Specifically, what is the PWG authorized to do if stocks melt down?
I'm guessing that the PWG - which includes all the heads of the
major U.S. stock and commodities exchanges as well as Paulson and Fed boss Ben Bernanke, aren't going to simply stand around awestruck if stocks collapse and make phone calls.
As I've been hypothesizing in this column
for a long time, the protocol for a stock market collapse has to be action - with the government, or more likely proxies on Wall Street, courageously (though without risk) stepping in front of a falling equities market.
In other words, a rigging operation like the one outlined years ago by Federal Reserve governor Robert Heller; described during the 2001 crisis by former Clinton aide George Stephanopoulos and documented by me.
The
government had good reason to go over these protocols because it saw market instability coming.
As I've already exPlained, Paulson deliberately mentioned on a CNBC program a few weeks ago that the President's Working
Group was vigilant for the next market crisis.
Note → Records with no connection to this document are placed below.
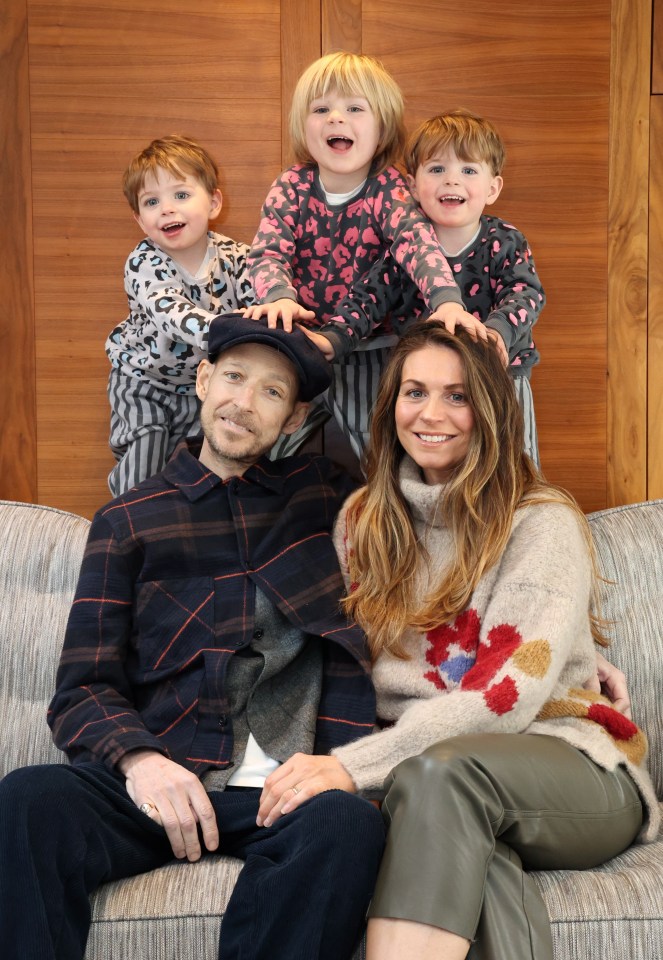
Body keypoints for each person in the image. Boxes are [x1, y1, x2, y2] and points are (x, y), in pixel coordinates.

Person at [0, 315, 385, 960]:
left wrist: (563, 655)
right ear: (204, 380)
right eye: (233, 377)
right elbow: (82, 688)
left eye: (272, 392)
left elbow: (444, 537)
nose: (243, 402)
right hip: (162, 776)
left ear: (292, 420)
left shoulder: (328, 502)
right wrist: (141, 762)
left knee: (347, 823)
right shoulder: (129, 521)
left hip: (284, 792)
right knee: (27, 801)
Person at [323, 321, 657, 960]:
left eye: (457, 396)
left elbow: (506, 694)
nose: (432, 414)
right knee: (465, 847)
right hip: (431, 777)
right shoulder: (359, 523)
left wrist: (350, 767)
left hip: (574, 764)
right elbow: (335, 660)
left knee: (442, 779)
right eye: (414, 392)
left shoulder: (539, 522)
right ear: (390, 403)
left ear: (491, 411)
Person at [244, 52, 480, 460]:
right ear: (304, 126)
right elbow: (267, 252)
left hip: (370, 347)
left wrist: (446, 298)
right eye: (321, 109)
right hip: (301, 342)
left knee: (378, 446)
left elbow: (417, 243)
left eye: (354, 108)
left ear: (382, 127)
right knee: (269, 442)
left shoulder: (388, 188)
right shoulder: (292, 185)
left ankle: (391, 514)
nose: (337, 118)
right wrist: (279, 296)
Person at [353, 109, 545, 466]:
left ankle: (520, 514)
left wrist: (497, 334)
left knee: (514, 461)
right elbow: (370, 298)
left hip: (501, 374)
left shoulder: (503, 240)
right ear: (412, 185)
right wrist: (336, 336)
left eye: (468, 170)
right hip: (428, 385)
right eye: (437, 169)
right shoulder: (407, 247)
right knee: (414, 463)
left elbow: (526, 293)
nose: (451, 181)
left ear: (493, 188)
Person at [105, 136, 255, 496]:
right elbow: (170, 312)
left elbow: (258, 308)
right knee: (143, 461)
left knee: (209, 471)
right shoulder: (144, 262)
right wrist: (226, 328)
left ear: (214, 202)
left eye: (181, 195)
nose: (167, 209)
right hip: (144, 382)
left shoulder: (238, 257)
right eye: (152, 202)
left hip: (201, 388)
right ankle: (122, 533)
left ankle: (194, 536)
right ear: (140, 220)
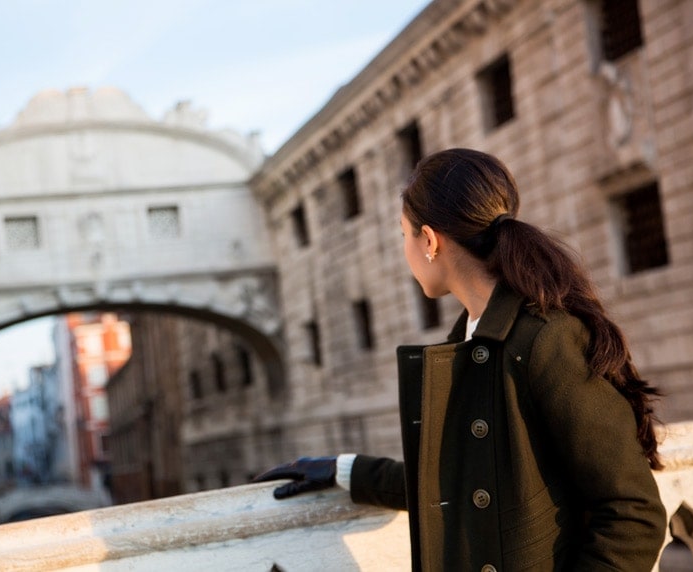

And various other Treasury and Fed officials, including Under Secretary for Domestic Finance Robert K. Steel and the Fed's Kevin Warsh have prepared Congress recently for
trouble.
Warsh, a governor of the Fed, told the House Committee on Financial Services on July 11 that there was a government review of the banking industry's exposure to hedge funds.
At first glance, Warsh said, banks didn't have much of a problem.
He then said, "It was not clear, however, how well the banks' measurement of potential exposures captures the possible size of those exposures under
more adverse market scenarios." According to Warsh, "The multilateral review is ongoing."
I'm also continuing my review of the situation.